What you are asked to do ->
Retype the material so that each line matches the original exactly.

Dataset records ->
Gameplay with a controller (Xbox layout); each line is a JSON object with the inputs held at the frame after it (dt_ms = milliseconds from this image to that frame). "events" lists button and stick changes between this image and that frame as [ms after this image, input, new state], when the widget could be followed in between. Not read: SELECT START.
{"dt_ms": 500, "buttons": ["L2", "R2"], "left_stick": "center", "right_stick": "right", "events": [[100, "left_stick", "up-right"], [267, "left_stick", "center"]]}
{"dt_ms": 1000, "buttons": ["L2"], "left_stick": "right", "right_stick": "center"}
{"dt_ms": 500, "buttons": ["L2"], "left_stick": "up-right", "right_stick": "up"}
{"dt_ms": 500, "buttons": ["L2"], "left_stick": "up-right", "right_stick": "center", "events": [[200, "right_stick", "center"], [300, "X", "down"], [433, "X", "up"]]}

Exercise response ->
Gameplay with a controller (Xbox layout); each line is a JSON object with the inputs held at the frame after it (dt_ms = milliseconds from this image to that frame). "events" lists button and stick changes between this image and that frame as [ms after this image, input, new state], when the widget could be followed in between. Not read: SELECT START.
{"dt_ms": 500, "buttons": ["L2", "R2"], "left_stick": "center", "right_stick": "right", "events": [[100, "left_stick", "up-right"], [267, "left_stick", "center"]]}
{"dt_ms": 1000, "buttons": ["L2"], "left_stick": "right", "right_stick": "center"}
{"dt_ms": 500, "buttons": ["L2"], "left_stick": "up-right", "right_stick": "up"}
{"dt_ms": 500, "buttons": ["L2"], "left_stick": "up-right", "right_stick": "center", "events": [[200, "right_stick", "center"], [300, "X", "down"], [433, "X", "up"]]}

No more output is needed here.